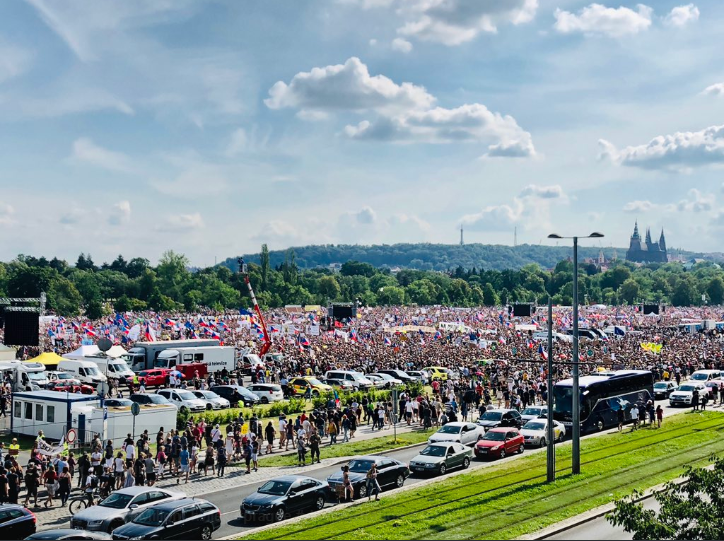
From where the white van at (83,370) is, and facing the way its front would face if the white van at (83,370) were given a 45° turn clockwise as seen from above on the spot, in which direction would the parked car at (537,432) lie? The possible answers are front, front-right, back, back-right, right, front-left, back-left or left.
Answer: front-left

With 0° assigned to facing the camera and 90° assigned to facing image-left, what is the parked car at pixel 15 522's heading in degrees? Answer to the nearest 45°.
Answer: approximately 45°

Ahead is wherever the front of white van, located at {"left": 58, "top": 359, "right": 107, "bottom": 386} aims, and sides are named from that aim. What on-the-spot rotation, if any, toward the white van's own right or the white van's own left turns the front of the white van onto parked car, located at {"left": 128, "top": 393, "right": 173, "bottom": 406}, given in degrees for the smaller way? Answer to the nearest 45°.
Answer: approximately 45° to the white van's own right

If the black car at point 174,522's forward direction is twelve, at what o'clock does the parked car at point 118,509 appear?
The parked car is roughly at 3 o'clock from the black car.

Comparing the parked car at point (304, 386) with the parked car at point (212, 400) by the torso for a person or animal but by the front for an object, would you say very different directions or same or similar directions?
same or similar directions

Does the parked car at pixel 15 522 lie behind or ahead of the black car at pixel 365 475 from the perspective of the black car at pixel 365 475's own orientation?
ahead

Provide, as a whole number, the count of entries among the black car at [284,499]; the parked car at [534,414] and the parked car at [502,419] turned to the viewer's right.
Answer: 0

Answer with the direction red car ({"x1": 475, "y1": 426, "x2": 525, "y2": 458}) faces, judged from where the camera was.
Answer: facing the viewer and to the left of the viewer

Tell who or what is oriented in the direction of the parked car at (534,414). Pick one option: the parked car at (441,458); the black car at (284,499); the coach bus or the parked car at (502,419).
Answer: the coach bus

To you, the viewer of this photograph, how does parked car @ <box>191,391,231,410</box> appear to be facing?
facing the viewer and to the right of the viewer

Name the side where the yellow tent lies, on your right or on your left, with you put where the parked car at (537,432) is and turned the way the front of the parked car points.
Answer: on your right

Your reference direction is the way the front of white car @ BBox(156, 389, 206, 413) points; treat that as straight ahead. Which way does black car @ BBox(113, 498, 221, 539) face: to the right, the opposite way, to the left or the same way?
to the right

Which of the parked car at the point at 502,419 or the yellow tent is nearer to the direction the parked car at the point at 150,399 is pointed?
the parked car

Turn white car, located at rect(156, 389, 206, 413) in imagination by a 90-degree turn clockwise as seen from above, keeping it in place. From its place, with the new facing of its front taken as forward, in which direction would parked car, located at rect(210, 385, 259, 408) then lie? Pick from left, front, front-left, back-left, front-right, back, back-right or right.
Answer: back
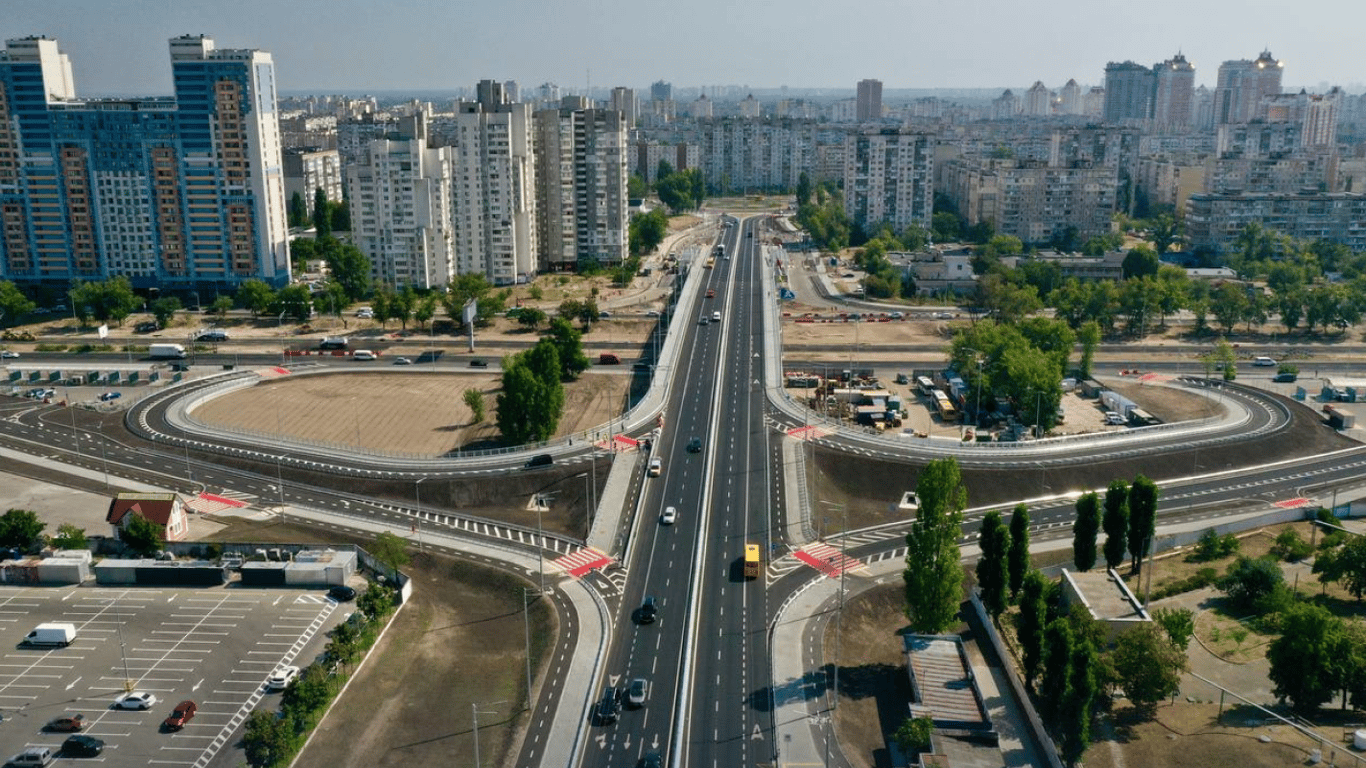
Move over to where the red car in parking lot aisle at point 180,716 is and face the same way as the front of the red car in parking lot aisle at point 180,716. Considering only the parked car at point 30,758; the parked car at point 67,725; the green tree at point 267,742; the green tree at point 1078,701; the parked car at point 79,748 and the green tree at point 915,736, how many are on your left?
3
________________________________________
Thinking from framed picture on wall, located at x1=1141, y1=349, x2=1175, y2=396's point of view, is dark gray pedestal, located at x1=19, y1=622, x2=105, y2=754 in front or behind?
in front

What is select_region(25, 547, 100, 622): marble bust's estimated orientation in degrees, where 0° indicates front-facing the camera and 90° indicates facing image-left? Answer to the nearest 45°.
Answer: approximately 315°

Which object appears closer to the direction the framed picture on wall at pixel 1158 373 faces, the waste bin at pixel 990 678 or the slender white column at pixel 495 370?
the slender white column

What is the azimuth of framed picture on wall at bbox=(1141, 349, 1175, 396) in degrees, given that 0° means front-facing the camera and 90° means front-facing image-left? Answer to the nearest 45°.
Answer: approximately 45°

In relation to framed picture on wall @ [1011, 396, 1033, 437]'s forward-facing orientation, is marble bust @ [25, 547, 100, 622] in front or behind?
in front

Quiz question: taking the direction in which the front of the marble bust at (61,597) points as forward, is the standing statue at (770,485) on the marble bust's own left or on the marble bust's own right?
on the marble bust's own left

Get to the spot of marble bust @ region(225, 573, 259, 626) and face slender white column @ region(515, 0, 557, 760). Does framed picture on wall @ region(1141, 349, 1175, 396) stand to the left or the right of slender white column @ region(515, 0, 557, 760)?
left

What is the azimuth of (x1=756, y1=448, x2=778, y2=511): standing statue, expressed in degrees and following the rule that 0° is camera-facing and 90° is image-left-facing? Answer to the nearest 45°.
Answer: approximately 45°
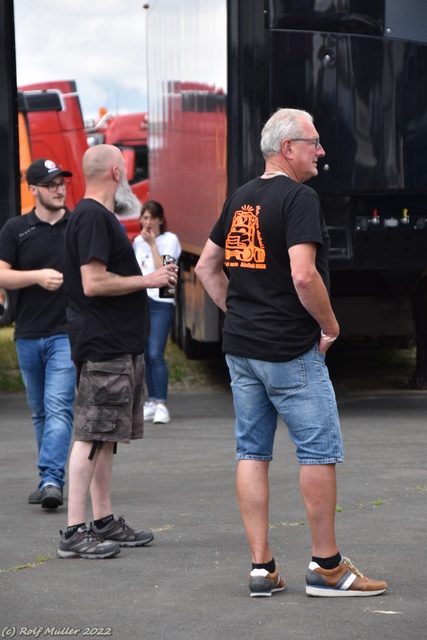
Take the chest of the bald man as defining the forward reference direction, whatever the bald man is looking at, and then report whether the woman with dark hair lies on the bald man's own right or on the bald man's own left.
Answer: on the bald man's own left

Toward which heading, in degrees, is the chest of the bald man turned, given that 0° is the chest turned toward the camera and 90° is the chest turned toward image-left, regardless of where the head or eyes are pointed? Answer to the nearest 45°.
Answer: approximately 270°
________________________________________
- **TASK DIRECTIONS**: Can you set down, word for word, everything from the line containing "From where the white" down to the line containing "Answer: front-left", both included?

- **ANSWER TO THIS TASK**:
From where the white van at (83,370) is, and facing the way its front would face if the white van at (83,370) were given a 45° turn clockwise as seen from above on the spot, in which direction would the parked car at (537,432) lie? The possible answers are front, front-right, back, back-right, right, front-left, back-left or left.
Answer: front-left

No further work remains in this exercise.